*Required action*.
State how many lines of the records include the word "corners"; the reply is that number alone.

(Stored dataset items)
___
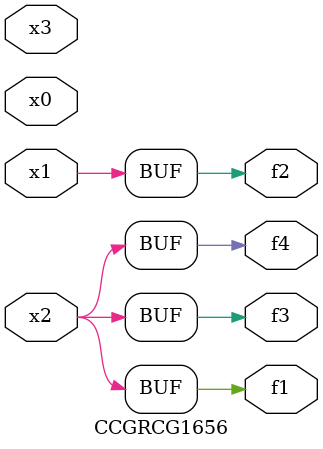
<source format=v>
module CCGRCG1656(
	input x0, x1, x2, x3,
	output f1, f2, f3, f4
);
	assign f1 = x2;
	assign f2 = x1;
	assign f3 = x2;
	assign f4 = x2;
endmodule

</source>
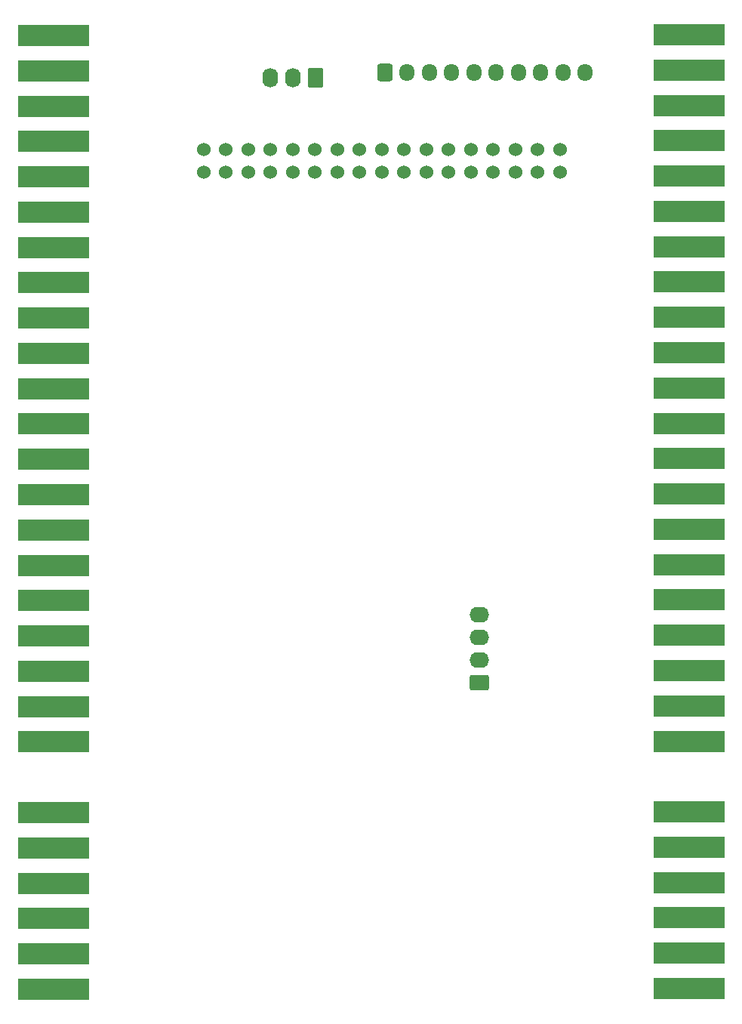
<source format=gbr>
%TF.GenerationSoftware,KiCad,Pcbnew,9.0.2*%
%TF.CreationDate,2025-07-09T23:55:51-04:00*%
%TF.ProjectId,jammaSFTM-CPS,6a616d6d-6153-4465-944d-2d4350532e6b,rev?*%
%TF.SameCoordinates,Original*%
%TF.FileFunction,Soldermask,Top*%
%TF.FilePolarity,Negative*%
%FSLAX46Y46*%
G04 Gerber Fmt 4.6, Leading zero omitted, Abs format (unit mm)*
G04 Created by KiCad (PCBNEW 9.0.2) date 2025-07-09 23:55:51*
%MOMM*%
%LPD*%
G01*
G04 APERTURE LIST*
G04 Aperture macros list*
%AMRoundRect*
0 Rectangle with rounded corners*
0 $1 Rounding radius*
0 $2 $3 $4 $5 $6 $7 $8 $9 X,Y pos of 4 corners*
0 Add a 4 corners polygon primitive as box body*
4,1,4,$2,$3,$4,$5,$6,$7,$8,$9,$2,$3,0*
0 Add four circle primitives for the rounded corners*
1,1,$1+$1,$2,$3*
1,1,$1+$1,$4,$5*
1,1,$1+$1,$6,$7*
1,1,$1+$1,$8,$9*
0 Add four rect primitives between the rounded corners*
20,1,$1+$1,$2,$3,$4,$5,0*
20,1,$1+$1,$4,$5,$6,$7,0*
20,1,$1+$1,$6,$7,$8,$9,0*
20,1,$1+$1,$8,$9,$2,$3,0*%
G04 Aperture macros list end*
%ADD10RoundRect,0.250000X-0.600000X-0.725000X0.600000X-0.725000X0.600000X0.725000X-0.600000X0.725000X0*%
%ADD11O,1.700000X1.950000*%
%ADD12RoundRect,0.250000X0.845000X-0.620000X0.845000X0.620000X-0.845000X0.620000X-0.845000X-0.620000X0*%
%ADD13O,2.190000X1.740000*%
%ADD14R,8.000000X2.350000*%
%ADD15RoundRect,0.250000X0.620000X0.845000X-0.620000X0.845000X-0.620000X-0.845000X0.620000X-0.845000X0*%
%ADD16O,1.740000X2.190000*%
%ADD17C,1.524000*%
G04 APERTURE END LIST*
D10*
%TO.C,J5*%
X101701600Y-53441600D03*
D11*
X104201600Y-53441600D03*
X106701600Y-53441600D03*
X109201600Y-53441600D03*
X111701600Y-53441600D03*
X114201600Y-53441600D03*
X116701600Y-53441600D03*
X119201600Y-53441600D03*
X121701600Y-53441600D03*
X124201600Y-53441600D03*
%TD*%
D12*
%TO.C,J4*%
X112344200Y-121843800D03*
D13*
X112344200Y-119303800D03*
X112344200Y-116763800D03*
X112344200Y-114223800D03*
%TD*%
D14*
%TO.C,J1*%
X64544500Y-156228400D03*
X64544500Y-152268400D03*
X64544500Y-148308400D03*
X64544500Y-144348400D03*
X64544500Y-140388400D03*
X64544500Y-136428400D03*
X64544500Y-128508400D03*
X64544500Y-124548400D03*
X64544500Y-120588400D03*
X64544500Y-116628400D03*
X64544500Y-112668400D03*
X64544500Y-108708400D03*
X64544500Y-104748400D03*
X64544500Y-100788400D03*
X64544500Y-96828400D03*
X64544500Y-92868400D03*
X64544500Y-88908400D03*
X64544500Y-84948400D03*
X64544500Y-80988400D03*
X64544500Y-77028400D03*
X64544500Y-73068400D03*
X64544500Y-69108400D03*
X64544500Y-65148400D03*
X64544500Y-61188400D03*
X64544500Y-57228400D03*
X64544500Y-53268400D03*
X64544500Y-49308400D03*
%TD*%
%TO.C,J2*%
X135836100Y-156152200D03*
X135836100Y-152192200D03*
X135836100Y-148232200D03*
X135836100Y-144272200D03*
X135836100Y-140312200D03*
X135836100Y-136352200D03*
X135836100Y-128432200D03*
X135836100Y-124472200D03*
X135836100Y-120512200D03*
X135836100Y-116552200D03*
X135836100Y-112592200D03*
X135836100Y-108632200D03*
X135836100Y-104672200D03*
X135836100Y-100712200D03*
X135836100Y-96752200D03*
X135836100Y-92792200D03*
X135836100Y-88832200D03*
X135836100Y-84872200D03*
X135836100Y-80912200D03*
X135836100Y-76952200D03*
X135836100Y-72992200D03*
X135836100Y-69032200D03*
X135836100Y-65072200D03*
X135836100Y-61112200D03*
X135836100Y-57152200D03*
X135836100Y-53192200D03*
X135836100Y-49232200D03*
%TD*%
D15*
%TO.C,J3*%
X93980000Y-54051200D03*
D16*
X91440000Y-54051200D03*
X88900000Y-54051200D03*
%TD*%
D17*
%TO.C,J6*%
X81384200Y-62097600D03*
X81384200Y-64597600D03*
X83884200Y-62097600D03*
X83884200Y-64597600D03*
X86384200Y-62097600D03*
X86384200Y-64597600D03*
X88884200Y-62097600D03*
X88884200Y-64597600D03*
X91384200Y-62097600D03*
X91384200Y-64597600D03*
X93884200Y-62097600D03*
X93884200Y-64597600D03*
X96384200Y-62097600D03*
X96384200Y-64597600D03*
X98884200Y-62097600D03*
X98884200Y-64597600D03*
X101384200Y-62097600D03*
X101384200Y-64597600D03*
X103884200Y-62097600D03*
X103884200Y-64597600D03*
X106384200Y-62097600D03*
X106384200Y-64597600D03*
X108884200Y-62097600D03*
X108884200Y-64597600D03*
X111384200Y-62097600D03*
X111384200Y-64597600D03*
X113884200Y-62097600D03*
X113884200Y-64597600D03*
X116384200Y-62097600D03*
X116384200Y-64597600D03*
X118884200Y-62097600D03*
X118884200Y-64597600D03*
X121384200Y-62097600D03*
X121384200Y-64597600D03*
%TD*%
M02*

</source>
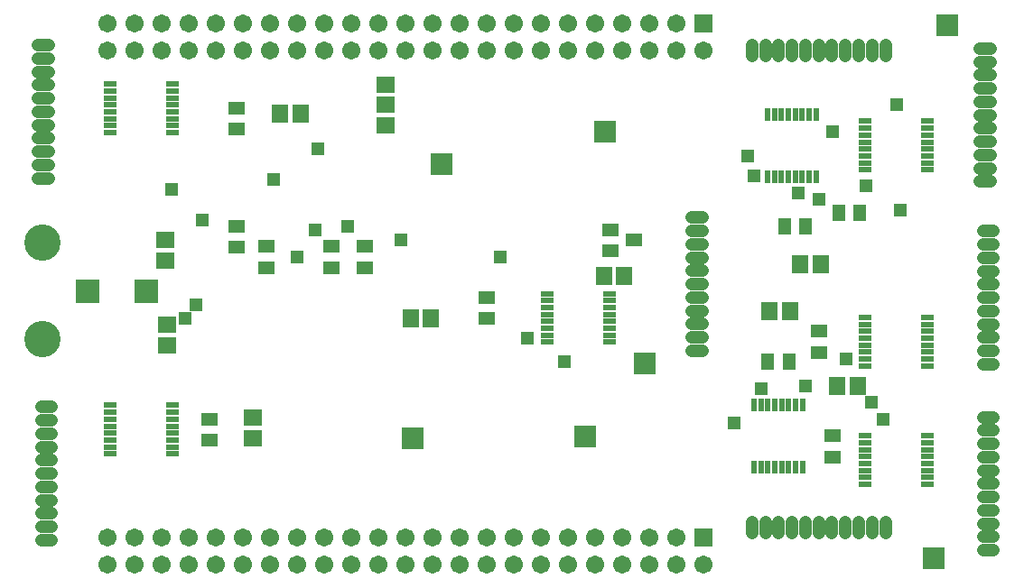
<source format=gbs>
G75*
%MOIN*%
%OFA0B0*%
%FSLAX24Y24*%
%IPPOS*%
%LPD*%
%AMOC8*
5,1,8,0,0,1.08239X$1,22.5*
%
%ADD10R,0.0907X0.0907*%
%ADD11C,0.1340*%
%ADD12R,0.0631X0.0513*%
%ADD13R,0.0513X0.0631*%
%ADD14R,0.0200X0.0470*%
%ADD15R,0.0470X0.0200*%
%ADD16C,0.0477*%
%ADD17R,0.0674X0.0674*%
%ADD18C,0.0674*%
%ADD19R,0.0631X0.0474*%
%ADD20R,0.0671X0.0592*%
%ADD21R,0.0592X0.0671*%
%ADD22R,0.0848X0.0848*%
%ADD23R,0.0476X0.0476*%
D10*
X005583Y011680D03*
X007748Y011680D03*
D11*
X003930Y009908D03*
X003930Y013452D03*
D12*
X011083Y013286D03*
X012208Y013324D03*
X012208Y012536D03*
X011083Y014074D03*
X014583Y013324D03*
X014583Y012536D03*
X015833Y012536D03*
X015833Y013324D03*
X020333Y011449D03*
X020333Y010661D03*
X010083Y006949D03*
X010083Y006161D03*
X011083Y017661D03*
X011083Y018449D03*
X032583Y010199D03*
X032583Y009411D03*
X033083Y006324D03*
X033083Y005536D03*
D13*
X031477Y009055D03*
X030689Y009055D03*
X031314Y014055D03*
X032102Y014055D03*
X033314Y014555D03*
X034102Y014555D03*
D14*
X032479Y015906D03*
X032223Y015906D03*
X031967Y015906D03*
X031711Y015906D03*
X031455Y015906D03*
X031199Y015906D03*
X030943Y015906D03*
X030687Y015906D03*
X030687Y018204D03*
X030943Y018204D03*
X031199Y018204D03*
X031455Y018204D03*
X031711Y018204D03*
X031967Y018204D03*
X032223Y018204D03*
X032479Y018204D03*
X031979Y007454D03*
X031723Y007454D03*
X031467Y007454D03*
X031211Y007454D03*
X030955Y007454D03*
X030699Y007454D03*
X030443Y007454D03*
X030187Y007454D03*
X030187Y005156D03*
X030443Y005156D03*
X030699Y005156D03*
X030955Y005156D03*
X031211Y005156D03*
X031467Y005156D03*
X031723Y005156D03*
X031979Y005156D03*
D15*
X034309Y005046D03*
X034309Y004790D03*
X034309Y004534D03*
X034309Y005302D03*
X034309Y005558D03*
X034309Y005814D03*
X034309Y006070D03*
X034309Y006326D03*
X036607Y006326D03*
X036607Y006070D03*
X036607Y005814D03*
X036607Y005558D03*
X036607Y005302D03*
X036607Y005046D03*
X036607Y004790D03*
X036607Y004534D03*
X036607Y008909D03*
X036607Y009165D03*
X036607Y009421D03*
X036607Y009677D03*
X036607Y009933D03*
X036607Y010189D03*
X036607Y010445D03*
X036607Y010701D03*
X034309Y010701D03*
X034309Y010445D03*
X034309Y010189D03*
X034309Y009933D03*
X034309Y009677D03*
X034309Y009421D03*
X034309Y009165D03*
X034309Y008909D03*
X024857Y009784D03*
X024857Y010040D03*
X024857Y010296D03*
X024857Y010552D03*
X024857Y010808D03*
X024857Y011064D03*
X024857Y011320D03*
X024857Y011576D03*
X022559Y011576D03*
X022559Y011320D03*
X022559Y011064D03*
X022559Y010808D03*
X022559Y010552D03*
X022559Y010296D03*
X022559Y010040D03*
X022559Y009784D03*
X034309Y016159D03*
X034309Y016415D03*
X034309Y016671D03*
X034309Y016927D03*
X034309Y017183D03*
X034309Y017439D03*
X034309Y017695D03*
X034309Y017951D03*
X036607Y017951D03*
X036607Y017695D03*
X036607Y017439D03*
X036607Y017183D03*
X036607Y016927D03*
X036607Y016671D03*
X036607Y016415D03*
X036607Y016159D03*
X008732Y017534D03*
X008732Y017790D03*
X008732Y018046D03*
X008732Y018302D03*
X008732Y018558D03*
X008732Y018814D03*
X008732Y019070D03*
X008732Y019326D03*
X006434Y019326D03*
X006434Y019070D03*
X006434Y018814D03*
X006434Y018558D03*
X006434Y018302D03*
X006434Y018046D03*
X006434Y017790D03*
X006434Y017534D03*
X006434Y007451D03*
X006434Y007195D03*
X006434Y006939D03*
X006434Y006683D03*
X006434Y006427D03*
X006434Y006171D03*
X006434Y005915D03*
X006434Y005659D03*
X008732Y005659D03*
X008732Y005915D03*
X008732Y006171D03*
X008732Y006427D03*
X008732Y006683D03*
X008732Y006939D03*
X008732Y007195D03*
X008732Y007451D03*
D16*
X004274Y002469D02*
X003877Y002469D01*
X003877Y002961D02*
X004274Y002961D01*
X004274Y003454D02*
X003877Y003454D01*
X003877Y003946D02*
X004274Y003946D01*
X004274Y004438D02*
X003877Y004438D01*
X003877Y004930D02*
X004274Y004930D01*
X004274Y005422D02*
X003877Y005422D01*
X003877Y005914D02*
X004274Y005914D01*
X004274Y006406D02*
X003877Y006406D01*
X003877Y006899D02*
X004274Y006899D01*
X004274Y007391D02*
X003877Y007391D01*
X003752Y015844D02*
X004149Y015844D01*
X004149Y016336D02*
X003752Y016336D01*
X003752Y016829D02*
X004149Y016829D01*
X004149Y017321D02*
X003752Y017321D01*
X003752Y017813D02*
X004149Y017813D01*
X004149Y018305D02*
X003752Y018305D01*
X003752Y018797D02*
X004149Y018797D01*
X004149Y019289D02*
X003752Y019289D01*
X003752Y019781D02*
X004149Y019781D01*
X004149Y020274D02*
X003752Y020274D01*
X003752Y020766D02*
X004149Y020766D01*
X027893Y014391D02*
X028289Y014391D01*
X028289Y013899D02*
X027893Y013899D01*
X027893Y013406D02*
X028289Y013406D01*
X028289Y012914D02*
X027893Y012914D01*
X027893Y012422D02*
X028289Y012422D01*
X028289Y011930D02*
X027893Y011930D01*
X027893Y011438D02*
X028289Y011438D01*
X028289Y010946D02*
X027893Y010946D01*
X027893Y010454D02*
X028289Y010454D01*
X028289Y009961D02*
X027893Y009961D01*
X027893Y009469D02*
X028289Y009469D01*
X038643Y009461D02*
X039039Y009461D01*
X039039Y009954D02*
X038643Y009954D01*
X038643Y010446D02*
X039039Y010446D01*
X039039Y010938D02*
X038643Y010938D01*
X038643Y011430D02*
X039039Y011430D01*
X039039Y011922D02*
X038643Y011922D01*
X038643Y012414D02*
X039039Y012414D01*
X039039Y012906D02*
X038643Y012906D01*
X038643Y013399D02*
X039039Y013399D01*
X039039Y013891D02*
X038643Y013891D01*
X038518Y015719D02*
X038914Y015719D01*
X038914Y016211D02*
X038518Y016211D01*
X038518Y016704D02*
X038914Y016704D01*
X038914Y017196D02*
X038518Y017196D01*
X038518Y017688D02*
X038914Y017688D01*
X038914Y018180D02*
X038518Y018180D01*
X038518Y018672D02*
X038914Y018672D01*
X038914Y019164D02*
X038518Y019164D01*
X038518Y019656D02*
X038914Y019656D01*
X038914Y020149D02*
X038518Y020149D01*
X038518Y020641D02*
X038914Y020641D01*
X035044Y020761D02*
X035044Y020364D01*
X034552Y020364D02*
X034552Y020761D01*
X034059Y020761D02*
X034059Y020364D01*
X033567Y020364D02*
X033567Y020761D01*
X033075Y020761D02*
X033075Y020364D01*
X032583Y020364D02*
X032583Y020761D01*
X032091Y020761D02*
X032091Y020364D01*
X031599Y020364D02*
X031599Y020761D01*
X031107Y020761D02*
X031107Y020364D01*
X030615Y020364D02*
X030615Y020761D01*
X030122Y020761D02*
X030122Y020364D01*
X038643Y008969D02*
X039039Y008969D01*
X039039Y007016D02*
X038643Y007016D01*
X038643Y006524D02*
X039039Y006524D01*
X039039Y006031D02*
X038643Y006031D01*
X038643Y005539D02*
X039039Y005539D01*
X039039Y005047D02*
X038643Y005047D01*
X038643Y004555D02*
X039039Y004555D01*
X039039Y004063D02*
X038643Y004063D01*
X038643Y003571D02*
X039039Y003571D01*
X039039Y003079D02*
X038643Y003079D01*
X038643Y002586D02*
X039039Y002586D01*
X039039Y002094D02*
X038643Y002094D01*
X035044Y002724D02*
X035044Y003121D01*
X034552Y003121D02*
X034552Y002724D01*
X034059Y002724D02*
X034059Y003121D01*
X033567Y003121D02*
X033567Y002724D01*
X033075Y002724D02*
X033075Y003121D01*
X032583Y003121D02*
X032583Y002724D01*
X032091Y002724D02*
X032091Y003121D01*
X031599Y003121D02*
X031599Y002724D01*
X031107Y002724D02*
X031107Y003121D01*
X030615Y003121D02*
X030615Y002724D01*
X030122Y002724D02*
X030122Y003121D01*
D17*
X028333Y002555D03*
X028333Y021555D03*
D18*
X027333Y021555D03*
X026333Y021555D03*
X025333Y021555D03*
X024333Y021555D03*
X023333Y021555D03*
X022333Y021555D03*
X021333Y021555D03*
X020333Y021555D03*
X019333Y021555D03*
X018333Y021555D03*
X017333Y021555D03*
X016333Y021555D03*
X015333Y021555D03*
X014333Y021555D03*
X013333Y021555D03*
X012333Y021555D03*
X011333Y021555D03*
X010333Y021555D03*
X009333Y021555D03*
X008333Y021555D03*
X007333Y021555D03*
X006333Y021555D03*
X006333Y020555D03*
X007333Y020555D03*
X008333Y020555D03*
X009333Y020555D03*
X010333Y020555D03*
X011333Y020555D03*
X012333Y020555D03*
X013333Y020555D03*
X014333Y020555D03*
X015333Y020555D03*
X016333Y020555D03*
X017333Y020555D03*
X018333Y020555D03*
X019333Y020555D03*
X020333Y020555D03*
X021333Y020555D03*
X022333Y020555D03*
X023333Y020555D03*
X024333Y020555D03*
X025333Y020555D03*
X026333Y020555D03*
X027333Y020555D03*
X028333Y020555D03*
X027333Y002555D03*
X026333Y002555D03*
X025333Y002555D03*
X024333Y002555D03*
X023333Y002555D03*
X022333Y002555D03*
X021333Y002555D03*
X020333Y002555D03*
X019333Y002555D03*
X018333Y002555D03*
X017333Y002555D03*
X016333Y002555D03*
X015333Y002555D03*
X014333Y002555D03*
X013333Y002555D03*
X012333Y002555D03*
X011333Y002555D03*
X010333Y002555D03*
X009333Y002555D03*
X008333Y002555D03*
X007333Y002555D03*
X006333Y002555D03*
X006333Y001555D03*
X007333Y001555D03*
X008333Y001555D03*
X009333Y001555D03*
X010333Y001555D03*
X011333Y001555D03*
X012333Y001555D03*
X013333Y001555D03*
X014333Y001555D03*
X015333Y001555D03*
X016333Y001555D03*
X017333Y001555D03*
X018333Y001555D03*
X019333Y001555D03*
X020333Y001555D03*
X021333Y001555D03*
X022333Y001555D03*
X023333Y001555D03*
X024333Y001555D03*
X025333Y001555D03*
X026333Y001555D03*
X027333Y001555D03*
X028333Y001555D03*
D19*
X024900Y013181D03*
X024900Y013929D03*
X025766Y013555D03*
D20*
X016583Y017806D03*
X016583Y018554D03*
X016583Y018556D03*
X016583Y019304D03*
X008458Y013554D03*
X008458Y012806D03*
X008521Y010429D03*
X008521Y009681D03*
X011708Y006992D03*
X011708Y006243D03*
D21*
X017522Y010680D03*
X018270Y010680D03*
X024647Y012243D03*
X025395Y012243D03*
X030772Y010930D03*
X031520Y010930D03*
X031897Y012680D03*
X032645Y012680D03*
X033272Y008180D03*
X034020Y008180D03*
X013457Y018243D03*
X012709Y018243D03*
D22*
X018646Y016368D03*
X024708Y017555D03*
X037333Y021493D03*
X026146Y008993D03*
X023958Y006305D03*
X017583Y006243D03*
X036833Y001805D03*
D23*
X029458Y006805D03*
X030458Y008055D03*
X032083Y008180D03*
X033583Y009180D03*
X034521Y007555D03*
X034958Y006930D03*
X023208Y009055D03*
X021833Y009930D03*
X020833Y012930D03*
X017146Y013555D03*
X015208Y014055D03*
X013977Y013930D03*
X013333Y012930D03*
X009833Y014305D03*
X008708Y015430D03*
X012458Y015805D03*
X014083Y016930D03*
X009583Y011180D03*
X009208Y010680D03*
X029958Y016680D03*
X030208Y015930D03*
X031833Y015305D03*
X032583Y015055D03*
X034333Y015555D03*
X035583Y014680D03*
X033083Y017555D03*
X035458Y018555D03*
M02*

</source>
___
*Solution for this task*.
5